The “sticker shock” of inflation was "shrugged off,” possibly because traders already expect another sharp interest rate hike from the Federal Reserve next month to cool surging prices, said Vishnu Varathan of Mizuho Bank in a report.

The Fed and central banks in Europe and Asia have raised rates by unusually wide margins this year to contain inflation that is at multi-decade highs. Traders worry they might tip the global economy into recession.

Tokyo's Nikkei 225 jumped to 27,161.46 and the Hang Seng in Hong Kong gained to 117,020.15.

The Shanghai Composite Index added 2.2% to 3,083.76 and the Kospi in Seoul rose 2.3% to 2,212.78.

Sydney's S&P-ASX 200 rose 1.8% to 6,758.80 and India's Sensex opened up 1.7% at 58,234.62. New Zealand and Southeast Asian markets also rose.

On Wall Street, the S&P 500 rose to 3,669.91 on Thursday following a swing of five percentage points from its lowest point during the day.

The Dow Jones Industrial Average rose 2.8% at 30,038.72. The Nasdaq composite climbed 2.2% at 10,649.15.

Also Friday, China reported consumer inflation rose to a 29-month high of 2.8% in September from the previous month’s 2.5%. That was below the official ceiling of 3%, leaving Beijing room to stimulate weak economic growth.

The U.S. government data on Thursday showed inflation is spreading more widely across the economy. One component that is closely followed by policy makers and investors accelerated to its hottest level in 40 years.

The CPI was down from August's 8.3% increase but not as much as expected.

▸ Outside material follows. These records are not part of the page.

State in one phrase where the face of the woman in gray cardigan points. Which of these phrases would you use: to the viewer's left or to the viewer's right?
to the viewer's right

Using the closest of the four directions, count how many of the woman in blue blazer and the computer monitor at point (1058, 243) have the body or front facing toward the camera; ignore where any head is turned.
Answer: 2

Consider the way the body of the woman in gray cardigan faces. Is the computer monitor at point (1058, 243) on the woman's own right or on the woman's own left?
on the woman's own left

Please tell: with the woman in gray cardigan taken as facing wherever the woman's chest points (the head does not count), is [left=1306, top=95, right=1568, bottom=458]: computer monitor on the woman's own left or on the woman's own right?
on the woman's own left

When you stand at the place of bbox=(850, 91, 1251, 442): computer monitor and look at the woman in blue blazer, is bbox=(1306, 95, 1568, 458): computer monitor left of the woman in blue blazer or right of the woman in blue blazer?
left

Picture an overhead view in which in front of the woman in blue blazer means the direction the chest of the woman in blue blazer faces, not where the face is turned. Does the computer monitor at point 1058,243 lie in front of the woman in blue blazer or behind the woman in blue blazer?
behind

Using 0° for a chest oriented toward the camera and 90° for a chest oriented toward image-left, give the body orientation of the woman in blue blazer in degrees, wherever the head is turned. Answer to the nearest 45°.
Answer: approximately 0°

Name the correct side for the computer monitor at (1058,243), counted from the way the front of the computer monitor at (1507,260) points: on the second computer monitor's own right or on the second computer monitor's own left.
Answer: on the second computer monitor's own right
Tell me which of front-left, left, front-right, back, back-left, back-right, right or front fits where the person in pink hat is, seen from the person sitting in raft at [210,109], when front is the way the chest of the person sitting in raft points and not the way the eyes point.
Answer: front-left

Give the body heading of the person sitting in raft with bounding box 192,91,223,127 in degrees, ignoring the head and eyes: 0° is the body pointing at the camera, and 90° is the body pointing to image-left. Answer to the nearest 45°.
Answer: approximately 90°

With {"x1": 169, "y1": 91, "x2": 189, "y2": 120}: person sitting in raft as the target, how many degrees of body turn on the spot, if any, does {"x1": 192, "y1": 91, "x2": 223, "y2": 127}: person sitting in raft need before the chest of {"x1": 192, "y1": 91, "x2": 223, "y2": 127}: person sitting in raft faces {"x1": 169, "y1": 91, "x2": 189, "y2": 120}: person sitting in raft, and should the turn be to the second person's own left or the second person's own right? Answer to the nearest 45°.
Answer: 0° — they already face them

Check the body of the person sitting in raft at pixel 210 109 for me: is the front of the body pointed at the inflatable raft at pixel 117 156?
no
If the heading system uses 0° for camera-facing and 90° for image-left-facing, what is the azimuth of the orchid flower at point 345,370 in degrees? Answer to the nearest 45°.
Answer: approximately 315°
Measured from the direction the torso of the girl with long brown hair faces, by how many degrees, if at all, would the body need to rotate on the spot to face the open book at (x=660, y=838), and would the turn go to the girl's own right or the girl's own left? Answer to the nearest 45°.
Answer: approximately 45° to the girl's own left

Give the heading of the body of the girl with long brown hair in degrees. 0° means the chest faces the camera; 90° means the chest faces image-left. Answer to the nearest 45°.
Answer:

Core inflation, which strips out volatile food and energy costs to show the long-term trend, accelerated to 6.6% from August's 6.3%. Prices in September rose 0.6% from the previous month.

That appeared likely to reinforce Fed plans for more big rate hikes. Most traders already expected a rise of up to three-quarters of a percentage point, three times its usual margin, at the U.S. central bank's next meeting in November.

Thursday's data prompted some investors to expect yet another rate hike of the same size in December.

The yield on the 10-year Treasury, which helps set rates for mortgages and many other loans, rose to 3.96% from 3.90% late Wednesday. Earlier in the day, it topped 4%.

The two-year yield, which moves more on expectations for Fed action, rose to 4.48% from 4.29%. It crossed above 4.50% earlier in the morning.

In energy markets, benchmark U.S. crude rose $2.11 to $89.38 per barrel in electronic trading on the New York Mercantile Exchange. Brent crude, used to price international oils, gained 22 cents to $94.79 per barrel in London.

The dollar rose to 147.46 yen from Thursday's 147.17 yen. It is trading at a 32-year high. The euro declined to 97.77 cents from 97.85 cents.